(Beginning of DATASET EXTRACT)

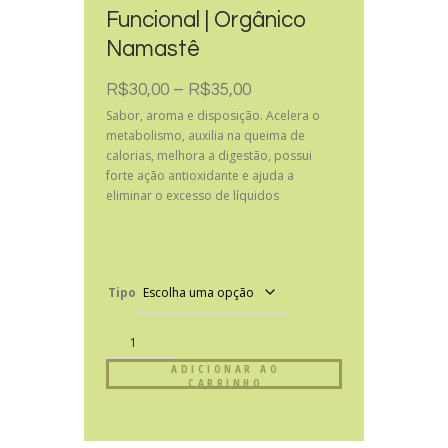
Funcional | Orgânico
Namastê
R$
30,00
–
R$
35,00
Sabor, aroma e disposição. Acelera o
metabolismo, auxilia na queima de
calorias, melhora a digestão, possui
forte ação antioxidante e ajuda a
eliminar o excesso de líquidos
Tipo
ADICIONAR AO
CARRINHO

(End of DATASET EXTRACT)

**ABOUT THIS EXERCISE**
Rewrite these lines with "CARRINHO" replaced by "SACOLA" and everything else unchanged. Leave the pictures out of your answer.

**TASK RESULT**
Funcional | Orgânico
Namastê
R$
30,00
–
R$
35,00
Sabor, aroma e disposição. Acelera o
metabolismo, auxilia na queima de
calorias, melhora a digestão, possui
forte ação antioxidante e ajuda a
eliminar o excesso de líquidos
Tipo
ADICIONAR AO
SACOLA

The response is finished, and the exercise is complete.